Paul Vacca

La résistance héroïque de Tom Cruise face à l’emballement des plateformes numériques

Paul Vacca Romancier, essayiste et consultant

Lorsqu’on lui demande à Cannes s’il a envisagé de sortir le film sur une plateforme, c’est un cri du coeur: “Jamais de la vie”.

Lorsqu’en 1975, Sylvester Stallone, acteur en mal de reconnaissance et de rôles, propose le script de Rocky, il n’a aucun mal à trouver preneur. L’histoire de Rocky Balboa, boxeur amateur qui se met en tête d’affronter la montagne Apollo Creed (inspirée par le match héroïque de Chuck Wepner qui tiendra 15 rounds face à l’invincible Mohamed Ali) a tout pour affoler le box-office. Une histoire de résistance héroïque à la David et Goliath comme Hollywood en raffole. Le producteur Irwin Winkler lui en propose 250.000 dollars: une somme colossale à l’époque. Chez United Artists, ils sont tellement emballés qu’ils envisagent de donner le rôle-titre aux plus grandes têtes d’affiches de l’époque: Robert Redford? James Caan? Burt Reynolds?

Mais pour Stallone, c’est non, non et non. Pas question de confier le rôle de Rocky à un autre acteur, si bancable soit-il. Il exige de l’incarner lui-même. De haute lutte, après une quinzaine de rounds avec le studio, lui, l’acteur inconnu, finit par convaincre la production et le studio qu’il sera Rocky Balboa. Mais il doit dire adieu aux 250.000 dollars du scénario et se contenter du tarif syndical pour son rôle d’acteur. Un risque insensé mais qui n’avait rien d’un caprice, selon Stallone: pour lui, il était indispensable pour le succès du film que l’acteur soit comme le personnage, à savoir un total inconnu aux yeux du public. Mieux, un underdog, un “moins-que-rien”. Pour Stallone, le hors-champ du film devait être en phase avec le champ du film. Le méta-récit avec le récit. Au point que, comme on sait, les destins de l’acteur et du personnage finiront par se confondre.

Aujourd’hui avec “Top Gun: Maverick”, on revit cette même histoire de résistance et de méta-récit. Evidemment, la situation de l’hyperstar Tom Cruise n’a rien à voir avec celle de l’underdog qu’était Stallone avant Rocky. Et pourtant, il lui faudra aussi résister. D’abord aux sollicitations pressantes pendant plus de 30 ans de la part de ceux qui voulaient produire une suite au Top Gun réalisé par Tony Scott en 1986. Il voulait être sûr que ce serait le bon script et le bon timing. Jusqu’à ce qu’il accepte de tourner Top Gun: Maverick, dans la boîte depuis 2019 pour une sortie prévue en 2020. Mais en 2020, le monde avait d’autres plans. Alors, Paramount se retrouve avec une flopée de films sur les bras et une incertitude quant à la réouverture des salles et fait pression pour que Top Gun: Maverick atterrisse sur leur plateforme. Peut-on rêver plus belle rampe de lancement pour Paramount+, qui voit le jour en mars 2021?

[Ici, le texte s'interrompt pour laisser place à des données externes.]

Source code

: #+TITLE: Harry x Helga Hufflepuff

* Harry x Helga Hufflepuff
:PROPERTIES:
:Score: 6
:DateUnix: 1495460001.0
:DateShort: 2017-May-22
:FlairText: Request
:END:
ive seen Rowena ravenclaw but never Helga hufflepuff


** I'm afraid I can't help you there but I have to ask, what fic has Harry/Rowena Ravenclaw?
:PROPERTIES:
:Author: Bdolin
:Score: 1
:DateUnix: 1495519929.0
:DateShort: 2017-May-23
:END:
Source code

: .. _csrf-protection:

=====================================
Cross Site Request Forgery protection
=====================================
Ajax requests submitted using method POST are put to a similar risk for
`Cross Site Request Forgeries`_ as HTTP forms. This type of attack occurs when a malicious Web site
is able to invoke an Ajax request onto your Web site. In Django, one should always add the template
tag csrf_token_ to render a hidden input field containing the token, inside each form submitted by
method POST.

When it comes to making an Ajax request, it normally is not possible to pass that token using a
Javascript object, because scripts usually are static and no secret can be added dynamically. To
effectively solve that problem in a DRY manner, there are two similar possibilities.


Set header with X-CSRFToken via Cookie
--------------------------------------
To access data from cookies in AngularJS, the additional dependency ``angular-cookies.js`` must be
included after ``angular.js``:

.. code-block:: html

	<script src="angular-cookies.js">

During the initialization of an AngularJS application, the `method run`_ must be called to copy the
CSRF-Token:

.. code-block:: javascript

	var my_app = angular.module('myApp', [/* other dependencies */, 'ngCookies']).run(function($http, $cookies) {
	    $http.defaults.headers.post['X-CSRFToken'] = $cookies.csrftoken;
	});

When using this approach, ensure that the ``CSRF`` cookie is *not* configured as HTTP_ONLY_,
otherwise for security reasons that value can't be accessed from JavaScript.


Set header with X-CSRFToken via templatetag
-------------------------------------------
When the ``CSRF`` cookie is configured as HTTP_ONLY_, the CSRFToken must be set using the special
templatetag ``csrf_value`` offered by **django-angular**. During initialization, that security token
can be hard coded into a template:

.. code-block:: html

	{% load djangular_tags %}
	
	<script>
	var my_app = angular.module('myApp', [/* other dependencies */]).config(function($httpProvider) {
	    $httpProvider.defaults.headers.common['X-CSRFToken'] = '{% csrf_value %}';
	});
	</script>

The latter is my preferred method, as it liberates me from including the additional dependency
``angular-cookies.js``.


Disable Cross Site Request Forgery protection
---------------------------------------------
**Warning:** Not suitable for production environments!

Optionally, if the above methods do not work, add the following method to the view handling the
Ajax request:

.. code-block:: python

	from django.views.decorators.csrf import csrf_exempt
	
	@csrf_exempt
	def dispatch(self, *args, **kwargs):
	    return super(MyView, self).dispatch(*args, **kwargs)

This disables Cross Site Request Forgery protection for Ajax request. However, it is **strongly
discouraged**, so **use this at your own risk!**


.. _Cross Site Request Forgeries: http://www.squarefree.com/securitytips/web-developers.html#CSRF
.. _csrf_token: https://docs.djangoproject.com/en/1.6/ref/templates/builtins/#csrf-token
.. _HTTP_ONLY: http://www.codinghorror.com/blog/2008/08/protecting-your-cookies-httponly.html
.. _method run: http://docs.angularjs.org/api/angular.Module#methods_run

Mais pour Tom Cruise, c’est non, non et non. Lorsqu’on lui demande à Cannes s’il a envisagé de sortir le film sur une plateforme, c’est un cri du coeur: “Jamais de la vie”. Une question d’exigence esthétique, de spectacle pour un film conçu sans fond vert ni CGI, tout spécialement pour des écrans XXL et pas pour des écrans d’ordinateurs ou des smartphones. Mais quand on voit le film, on comprend que quelque chose de plus impérieux s’est joué dans ce refus. Quelque chose de l’ordre du méta-récit aussi. Cette résistance fait écho à celle du héros du film.

Alors que le pilote téméraire se voit rappeler par les autorités militaires que son “espèce est appelée à disparaître”, à être remplacée par des drones et l’intelligence artificielle, Pete “Maverick” Mitchell répond: “Peut-être. Mais pas aujourd’ hui”. Avant d’offrir aux spectateurs un splendide baroud d’honneur avec la jeune garde. En forme de bras d’honneur. Car sait-il que l’expérience de la salle de cinéma et du grand écran est appelée à disparaître? Peut-être, semble dire Tom “Maverick” Cruise. Mais pas aujourd’hui.